6 Replies Latest reply on Jul 20, 2016 3:33 PM by Abambo

    Alpha channel rendering question

    joet082964 Level 3

      Not sure if this is an InDesign or Photoshop question - maybe both.


      In this screen grab, I have the exact same PSD placed in INDD over top of a medium blue box - with high resolution display turned on.

      Image C uses the alpha channel and image B uses the Photoshop path. You can see how imperfect the alpha channel is in a couple of areas.

      This is the Photoshop image - for clarity, I added a bright blue background so you can see that the alpha channel separation actually is clean.


      In the end, I created the path to make it perfect, but why the discrepancy in INDD between the two?

        • 1. Re: Alpha channel rendering question
          George_Salnik Adobe Community Professional

          This is only preview. If you not have problems in exported PDF - never mind. Preview always is not equal to original.

          • 2. Re: Alpha channel rendering question
            John Mensinger Adobe Community Professional & MVP

            When you say "Alpha Channel, I assume you mean that you chose Object > Clipping Path > Alpha Channel; and that your image actually includes an alpha channel.

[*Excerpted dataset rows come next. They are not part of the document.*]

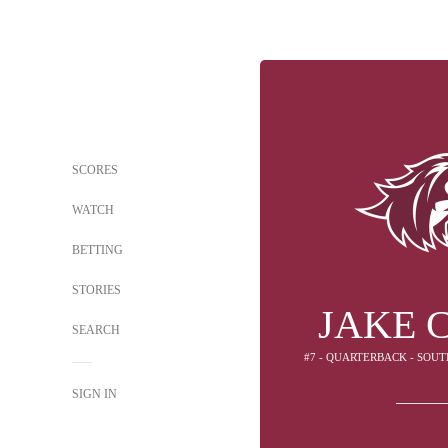
SCORES
WATCH
BETTING
STORIES
JAKE 
SEARCH
#7 - QUARTERBACK - SOUT
SIGN IN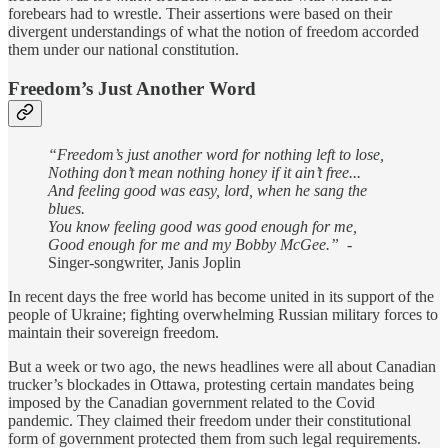
forebears had to wrestle. Their assertions were based on their
divergent understandings of what the notion of freedom accorded
them under our national constitution.
Freedom’s Just Another Word
“Freedom’s just another word for nothing left to lose,
Nothing don’t mean nothing honey if it ain’t free...
And feeling good was easy, lord, when he sang the
blues.
You know feeling good was good enough for me,
Good enough for me and my Bobby McGee.”
-
Singer-songwriter, Janis Joplin
In recent days the free world has become united in its support of the
people of Ukraine; fighting overwhelming Russian military forces to
maintain their sovereign freedom.
But a week or two ago, the news headlines were all about Canadian
trucker’s blockades in Ottawa, protesting certain mandates being
imposed by the Canadian government related to the Covid
pandemic. They claimed their freedom under their constitutional
form of government protected them from such legal requirements.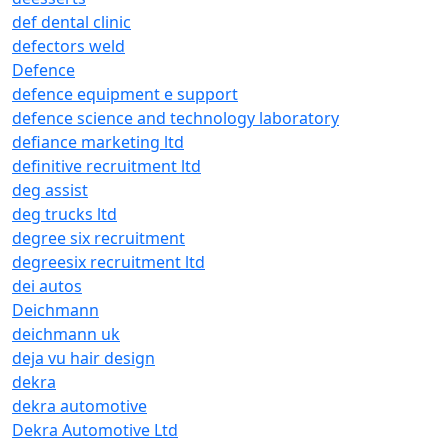
def dental clinic
defectors weld
Defence
defence equipment e support
defence science and technology laboratory
defiance marketing ltd
definitive recruitment ltd
deg assist
deg trucks ltd
degree six recruitment
degreesix recruitment ltd
dei autos
Deichmann
deichmann uk
deja vu hair design
dekra
dekra automotive
Dekra Automotive Ltd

            With InDesign's support for native Photoshop transparency, there is no need to set a "Clipping Path" at all, so without having done extensive experimenting in this area, I'd theorize the method you used approximates a path based on the alpha channel, rather than producing a direct-render actually showing the "alpha". I suspect this "detection-based approximation" is the reason for your discrepancy.


            You'd be better off just Placing the .psd with a transparent background. A non-destructive way to do that would be (in Photoshop) using the "alpha channel" to make a selection, then apply a Layer Mask based on the selection.

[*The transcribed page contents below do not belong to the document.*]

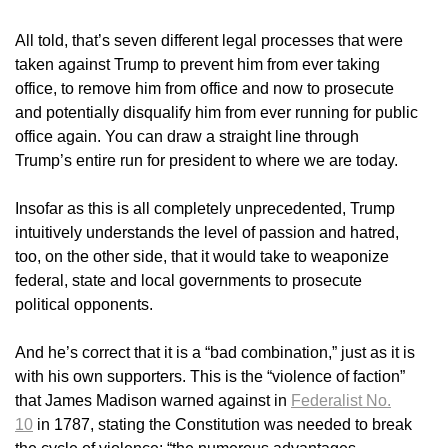
All told, that’s seven different legal processes that were
taken against Trump to prevent him from ever taking
office, to remove him from office and now to prosecute
and potentially disqualify him from ever running for public
office again. You can draw a straight line through
Trump’s entire run for president to where we are today.
Insofar as this is all completely unprecedented, Trump
intuitively understands the level of passion and hatred,
too, on the other side, that it would take to weaponize
federal, state and local governments to prosecute
political opponents.
And he’s correct that it is a “bad combination,” just as it is
with his own supporters. This is the “violence of faction”
that James Madison warned against in
Federalist No.
10
in 1787, stating the Constitution was needed to break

            PLUS, GeorgeS' point above is a good one. The image you see in the InDesign editing environment is not your image. It is a JPEG proxy image generated by InDesign, and should not be the basis for judgements of quality.

            • 3. Re: Alpha channel rendering question
              joet082964 Level 3

              Thanks for your feedback.  Can you explain  "you used approximates a path based on the alpha channel,"?I don't know this option, but it sure seems to be what InDesign is doing.


              I did solve by placing the PSD and using my PS path, but I'm curious about this approximation thing?



              • 4. Re: Alpha channel rendering question
                John Mensinger Adobe Community Professional & MVP

                Well, as your screen shot demonstrates quite well, InDesign's Clipping Path feature will produce and apply a clipping path based on an alpha channel in the image, approximating its (the path's) location based on the black/white edges in the channel, factored by the threshold and tolerance settings imposed by the user. This makes it adjustable, movable, variable, approximated, potentially inexact.


                As I already mentioned, there is really no need to use this, or any, path feature at all. Just mask, hide, or delete unwanted background in Photoshop; leaving the area transparent, then save as .psd, and Place in InDesign.

                • 5. Re: Alpha channel rendering question
                  Bo LeBeau Level 4

                  Are you sure the Photoshop version that you showed us is the same file you placed in InDesign?


                  The reason I asked is; look at the gray end plate, in your Photoshop doc the upper end of this part appears to be thin as paper.

                  Both of the images in Indesign have this upper part as having the same width as the lower part.



                  • 6. Re: Alpha channel rendering question
                    Abambo Adobe Community Professional

                    Indesign will create a perfect PDF output based on your Photoshop transparency. No need to add a path either in Indesign or Photoshop.

                    If however the layer mask as shown is not perfect, rework it in Photoshop.